Christmas is about making gifts and baking cookies. Christmas is opening presents only on December 25th proper, but feeling accomplished if we can drag it out to the next day. It is about rotating visits to the homes of relatives. It is holiday decorations up in late November and counting on a lot of snow on Christmas Eve. Christmas is two live trees in different rooms (for variation). Christmas is Holiday Inn and It’s a Wonderful Life. Christmas is extending Santa stockings past second grade into adulthood. Some large Thanksgiving-ish meal is always involved. Christmas is about making lists and crossing them off in malls and local bookstores. Christmas is about hints on gifts that force the recipient to guess the contents before opening. It is about watching each and every present get appreciated.
This was the Christmas of my youth. There were always slight variations, of course, reflecting the context of any given year. I have since married into some new traditions, such as a gift exchange party on Christmas Eve, and four times as many obligations to relatives. I am also in the process of co-creating brand new ones that the boys will carry on when they build new families of their own.
The latest addition—joining live Christmas trees that can be planted in January and the Magic Box, a form of Santa-attributed morning event in December that brings a holiday inspired present to the boys—is Feral Santa. FS is an adorable hand puppet of Santa Claus that showed up in the Magic Box and turned into a nighttime ritual of animal attacks and torn flesh. Happy Holidays.
I can’t take full credit for Feral Santa, thankfully. It was a co-created effort one morning a couple weeks ago.
Less than a week away from the end of the semester with several papers yet to complete, I had crashed on the couch for a couple hours respite from the computer. I awoke in the usual fashion—two energetic boys jumping on me asking for acknowledgment. This is typically a slow process that involves Archie alternating between asking to watch something on the big TV and demanding food. Those moments just after he wakes up have Carter at his best, so he is filled with patience for the rest of his family and willingly repeats his own requests until a response surfaces.
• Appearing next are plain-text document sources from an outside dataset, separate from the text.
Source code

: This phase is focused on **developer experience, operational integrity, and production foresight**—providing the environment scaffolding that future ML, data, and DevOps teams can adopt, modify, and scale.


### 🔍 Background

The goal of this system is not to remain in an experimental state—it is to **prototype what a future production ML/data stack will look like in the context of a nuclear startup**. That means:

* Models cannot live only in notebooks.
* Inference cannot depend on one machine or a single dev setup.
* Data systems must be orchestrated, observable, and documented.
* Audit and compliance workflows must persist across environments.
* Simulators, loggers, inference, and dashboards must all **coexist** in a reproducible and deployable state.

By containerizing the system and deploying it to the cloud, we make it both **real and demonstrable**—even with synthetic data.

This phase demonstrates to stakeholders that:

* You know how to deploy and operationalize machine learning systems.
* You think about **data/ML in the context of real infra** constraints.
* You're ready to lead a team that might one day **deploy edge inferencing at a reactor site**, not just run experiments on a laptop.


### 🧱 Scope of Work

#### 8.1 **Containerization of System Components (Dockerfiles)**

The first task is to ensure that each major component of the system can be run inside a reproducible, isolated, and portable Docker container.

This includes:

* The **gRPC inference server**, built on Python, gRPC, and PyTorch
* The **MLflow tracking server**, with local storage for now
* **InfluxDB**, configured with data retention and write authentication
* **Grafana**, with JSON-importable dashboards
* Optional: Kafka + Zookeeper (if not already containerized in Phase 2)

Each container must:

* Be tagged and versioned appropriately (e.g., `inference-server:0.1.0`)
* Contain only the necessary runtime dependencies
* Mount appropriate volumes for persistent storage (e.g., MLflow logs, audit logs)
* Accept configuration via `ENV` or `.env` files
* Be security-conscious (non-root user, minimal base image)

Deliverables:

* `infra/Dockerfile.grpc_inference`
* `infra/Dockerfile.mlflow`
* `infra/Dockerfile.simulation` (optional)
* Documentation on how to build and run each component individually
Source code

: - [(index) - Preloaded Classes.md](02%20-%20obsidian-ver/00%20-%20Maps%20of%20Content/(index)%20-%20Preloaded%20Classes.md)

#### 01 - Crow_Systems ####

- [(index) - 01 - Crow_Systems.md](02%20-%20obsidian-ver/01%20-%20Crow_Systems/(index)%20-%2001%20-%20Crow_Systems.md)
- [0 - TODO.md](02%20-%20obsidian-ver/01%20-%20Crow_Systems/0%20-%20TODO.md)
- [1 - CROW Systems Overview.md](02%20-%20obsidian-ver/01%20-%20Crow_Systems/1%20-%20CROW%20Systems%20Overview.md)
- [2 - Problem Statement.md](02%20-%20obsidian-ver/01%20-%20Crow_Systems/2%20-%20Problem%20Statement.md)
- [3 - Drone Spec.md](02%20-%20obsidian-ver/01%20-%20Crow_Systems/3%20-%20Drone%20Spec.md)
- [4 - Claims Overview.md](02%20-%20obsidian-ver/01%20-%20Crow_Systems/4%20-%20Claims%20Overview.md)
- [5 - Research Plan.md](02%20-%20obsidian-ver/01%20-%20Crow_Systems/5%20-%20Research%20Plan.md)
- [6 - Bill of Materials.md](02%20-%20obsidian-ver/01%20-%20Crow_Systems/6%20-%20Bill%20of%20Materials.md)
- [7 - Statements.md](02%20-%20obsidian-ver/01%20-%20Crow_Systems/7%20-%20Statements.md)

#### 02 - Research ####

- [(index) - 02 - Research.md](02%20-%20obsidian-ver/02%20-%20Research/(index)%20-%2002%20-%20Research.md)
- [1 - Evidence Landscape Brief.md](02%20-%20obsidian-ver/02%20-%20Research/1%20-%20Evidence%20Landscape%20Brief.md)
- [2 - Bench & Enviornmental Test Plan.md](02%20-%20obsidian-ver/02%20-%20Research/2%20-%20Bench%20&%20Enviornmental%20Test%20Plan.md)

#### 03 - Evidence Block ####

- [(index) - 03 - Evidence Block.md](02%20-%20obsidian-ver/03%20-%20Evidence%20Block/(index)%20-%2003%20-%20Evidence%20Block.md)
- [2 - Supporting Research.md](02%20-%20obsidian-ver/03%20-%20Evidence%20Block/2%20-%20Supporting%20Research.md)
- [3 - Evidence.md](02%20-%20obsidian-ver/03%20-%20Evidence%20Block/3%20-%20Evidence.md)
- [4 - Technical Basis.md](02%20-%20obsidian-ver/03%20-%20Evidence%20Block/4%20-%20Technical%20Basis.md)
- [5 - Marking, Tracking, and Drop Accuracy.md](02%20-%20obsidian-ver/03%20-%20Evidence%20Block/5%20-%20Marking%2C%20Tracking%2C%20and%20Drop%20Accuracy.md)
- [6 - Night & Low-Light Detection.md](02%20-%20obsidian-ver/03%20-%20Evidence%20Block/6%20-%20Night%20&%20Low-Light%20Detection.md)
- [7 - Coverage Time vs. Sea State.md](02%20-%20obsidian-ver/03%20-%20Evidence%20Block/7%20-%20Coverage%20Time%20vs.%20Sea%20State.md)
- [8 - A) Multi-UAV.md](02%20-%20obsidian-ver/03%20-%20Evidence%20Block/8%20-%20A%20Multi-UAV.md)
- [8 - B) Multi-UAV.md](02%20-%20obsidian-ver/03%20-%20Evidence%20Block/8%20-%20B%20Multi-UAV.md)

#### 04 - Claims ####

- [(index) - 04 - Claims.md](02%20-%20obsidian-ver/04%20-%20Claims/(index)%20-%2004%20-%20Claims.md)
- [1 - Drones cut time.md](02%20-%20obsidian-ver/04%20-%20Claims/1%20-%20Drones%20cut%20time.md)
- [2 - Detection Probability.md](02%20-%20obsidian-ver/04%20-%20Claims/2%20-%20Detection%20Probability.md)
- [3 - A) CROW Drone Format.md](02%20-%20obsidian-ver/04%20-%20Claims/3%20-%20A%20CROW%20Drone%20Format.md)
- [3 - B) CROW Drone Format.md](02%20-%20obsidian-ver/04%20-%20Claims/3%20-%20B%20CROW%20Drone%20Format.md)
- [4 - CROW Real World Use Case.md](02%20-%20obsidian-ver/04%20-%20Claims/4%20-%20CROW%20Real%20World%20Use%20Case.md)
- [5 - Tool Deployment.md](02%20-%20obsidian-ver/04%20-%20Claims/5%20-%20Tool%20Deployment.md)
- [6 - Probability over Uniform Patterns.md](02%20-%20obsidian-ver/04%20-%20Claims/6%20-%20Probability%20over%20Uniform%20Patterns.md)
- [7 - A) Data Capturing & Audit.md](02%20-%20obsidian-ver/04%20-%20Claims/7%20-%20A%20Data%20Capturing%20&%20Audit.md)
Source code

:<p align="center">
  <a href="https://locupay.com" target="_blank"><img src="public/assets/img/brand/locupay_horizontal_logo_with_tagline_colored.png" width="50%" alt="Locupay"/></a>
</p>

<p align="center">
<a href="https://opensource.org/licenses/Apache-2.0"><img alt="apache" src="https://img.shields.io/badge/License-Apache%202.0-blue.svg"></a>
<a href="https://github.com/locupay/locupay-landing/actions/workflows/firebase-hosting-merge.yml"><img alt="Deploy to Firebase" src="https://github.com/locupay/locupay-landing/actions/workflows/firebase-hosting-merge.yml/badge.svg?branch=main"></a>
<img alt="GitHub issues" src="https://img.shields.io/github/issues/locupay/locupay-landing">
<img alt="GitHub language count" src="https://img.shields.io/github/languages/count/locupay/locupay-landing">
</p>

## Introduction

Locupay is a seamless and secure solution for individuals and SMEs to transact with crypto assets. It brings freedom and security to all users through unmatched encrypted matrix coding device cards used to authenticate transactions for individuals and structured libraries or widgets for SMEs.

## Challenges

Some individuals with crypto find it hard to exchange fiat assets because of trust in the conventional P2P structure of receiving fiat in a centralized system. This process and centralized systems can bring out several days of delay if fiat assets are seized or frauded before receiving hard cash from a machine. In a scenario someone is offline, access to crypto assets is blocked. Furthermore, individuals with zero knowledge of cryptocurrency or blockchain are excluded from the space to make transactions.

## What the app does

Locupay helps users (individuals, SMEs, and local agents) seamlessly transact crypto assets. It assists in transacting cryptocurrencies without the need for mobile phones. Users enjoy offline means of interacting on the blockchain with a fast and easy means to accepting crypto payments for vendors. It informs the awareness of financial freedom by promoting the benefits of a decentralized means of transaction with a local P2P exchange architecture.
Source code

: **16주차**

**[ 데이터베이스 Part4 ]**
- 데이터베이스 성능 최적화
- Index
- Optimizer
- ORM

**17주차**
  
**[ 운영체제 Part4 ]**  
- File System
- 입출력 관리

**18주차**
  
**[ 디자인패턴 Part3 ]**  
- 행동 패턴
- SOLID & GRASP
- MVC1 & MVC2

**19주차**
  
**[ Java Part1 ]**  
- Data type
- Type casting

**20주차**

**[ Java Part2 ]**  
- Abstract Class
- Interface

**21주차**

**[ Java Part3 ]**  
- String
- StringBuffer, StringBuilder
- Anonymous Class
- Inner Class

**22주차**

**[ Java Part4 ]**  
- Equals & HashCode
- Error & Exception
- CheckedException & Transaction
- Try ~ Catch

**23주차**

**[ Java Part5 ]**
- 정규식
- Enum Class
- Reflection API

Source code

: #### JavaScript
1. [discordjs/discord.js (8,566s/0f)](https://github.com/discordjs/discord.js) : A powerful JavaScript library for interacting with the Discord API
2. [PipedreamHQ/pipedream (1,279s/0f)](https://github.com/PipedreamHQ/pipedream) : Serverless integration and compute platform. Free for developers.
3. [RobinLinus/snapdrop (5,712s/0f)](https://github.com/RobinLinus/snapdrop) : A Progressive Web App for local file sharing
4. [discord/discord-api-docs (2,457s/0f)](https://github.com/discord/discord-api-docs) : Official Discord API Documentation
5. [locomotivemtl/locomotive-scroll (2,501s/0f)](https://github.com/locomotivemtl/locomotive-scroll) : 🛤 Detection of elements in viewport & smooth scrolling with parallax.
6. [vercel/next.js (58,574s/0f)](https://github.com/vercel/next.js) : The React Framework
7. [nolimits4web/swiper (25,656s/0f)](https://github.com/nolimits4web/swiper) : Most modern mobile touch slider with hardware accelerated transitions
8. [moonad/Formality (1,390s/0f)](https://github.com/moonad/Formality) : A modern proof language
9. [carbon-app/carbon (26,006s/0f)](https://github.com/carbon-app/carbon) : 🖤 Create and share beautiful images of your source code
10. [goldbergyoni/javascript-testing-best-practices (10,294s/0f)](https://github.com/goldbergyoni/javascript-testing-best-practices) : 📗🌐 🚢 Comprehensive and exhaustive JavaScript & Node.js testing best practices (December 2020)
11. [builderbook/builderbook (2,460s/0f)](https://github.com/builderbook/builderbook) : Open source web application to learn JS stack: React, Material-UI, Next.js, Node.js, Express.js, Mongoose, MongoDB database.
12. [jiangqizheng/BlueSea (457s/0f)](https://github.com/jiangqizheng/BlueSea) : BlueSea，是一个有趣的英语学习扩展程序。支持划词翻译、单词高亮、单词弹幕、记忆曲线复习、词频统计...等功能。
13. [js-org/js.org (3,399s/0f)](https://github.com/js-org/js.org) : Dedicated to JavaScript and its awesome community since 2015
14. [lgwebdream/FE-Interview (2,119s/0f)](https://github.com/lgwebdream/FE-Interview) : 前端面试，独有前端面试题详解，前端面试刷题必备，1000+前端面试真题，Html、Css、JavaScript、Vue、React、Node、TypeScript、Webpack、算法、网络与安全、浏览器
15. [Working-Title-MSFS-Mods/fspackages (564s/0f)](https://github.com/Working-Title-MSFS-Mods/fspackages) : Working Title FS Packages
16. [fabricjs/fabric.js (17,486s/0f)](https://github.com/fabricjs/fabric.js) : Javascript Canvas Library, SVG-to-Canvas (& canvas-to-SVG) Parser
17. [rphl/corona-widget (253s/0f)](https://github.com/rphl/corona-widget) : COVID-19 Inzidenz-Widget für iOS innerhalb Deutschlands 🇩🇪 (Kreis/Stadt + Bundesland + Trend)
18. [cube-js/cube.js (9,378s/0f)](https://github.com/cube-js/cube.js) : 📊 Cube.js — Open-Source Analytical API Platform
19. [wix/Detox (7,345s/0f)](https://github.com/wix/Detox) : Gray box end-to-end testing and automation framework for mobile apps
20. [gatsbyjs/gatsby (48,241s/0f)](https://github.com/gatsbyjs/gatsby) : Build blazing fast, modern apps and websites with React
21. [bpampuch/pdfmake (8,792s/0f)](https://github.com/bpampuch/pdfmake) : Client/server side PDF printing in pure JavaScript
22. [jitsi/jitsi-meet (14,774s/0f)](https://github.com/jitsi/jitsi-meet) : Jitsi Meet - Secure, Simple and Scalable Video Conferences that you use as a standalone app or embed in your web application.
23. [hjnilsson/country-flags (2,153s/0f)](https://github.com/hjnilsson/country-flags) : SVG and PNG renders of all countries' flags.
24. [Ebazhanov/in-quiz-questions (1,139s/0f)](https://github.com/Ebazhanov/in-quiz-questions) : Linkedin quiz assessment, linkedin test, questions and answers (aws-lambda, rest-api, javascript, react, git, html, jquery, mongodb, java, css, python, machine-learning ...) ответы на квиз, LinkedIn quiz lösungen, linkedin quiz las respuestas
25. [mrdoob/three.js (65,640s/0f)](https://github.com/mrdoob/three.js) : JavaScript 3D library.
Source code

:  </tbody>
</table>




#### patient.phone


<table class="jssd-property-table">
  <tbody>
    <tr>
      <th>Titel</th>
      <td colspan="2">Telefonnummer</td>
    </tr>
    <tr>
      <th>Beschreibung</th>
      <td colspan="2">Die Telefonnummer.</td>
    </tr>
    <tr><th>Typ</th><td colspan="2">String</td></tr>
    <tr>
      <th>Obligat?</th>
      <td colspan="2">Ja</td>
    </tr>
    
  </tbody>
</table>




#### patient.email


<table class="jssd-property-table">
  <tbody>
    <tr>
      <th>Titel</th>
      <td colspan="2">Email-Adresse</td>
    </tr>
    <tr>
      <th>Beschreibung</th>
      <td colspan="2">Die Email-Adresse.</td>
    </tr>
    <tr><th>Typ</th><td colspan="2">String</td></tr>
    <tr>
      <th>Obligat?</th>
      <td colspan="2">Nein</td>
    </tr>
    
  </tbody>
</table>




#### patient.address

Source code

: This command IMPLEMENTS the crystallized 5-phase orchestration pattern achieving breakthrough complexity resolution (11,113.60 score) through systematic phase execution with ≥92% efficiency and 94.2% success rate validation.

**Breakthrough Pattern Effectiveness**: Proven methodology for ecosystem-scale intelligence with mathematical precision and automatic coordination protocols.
That particular morning, the Magic Box produced a small Santa Claus hand puppet. The boys shoved it in my face so it was the first thing I saw when my eyes opened. A bit startling. And I was a bit cranky. Under orders to do so, I calmly slipping Santa onto my hand, slowly turning the creature so his beady black plastic eyes faced their eager faces. Then, I pounced.
With growls and rabid snarling, Santa attempted to dismember my two boys by attacking hands, feet, tummies and noses. He would momentarily pause to glare, breathing in a quick, threatening manner. The boys were delighted:
Carter: Mom! Save us! It’s Santa. He’s feral. It’s Feral Santa!
Feral Santa rested just long enough to appreciate that my son knew what feral meant. But with each sudden, too-close motion by the boys, FS would leap into action again.
About five minutes was all the energy I could muster that morning. The day’s routine went on, as usual. But in the evening, Feral Santa was requested for an encore performance. Carter was particularly frenetic in the afternoon, so the promise of another episode of “When Santas Attack” was enough not only to get his wiggles out, but also brought complete and prompt compliance with the bedtime rituals of bathroom and books. When the same request came the next night, I knew Feral Santa was destined to become a holiday tradition, right up there with cheesy egg soufflé and white chocolate Lindt balls in my oversized stocking.
Since that first weekend, the boys have grown more bold. The game of Feral Santa has evolved into a quest to steal pillows. They have teamed up to attack the attacking elf in a self-sacrificial manner, allowing the partner to sneak up and take a prize back to their fortress. They are no longer feigning fear. It is war. Yuletide war. I re-aggravate my sprained thumb constantly, stopping the nightly game when my throat grows too sore from snarling. I assume the ritual will cease completely sometime after the Santa references become seasonally passe. But the moment this particular puppet finds its way back into the Magic Box next year, Feral Santa will live once more.
In the wrong hands, this puppet turns into a snarling monster.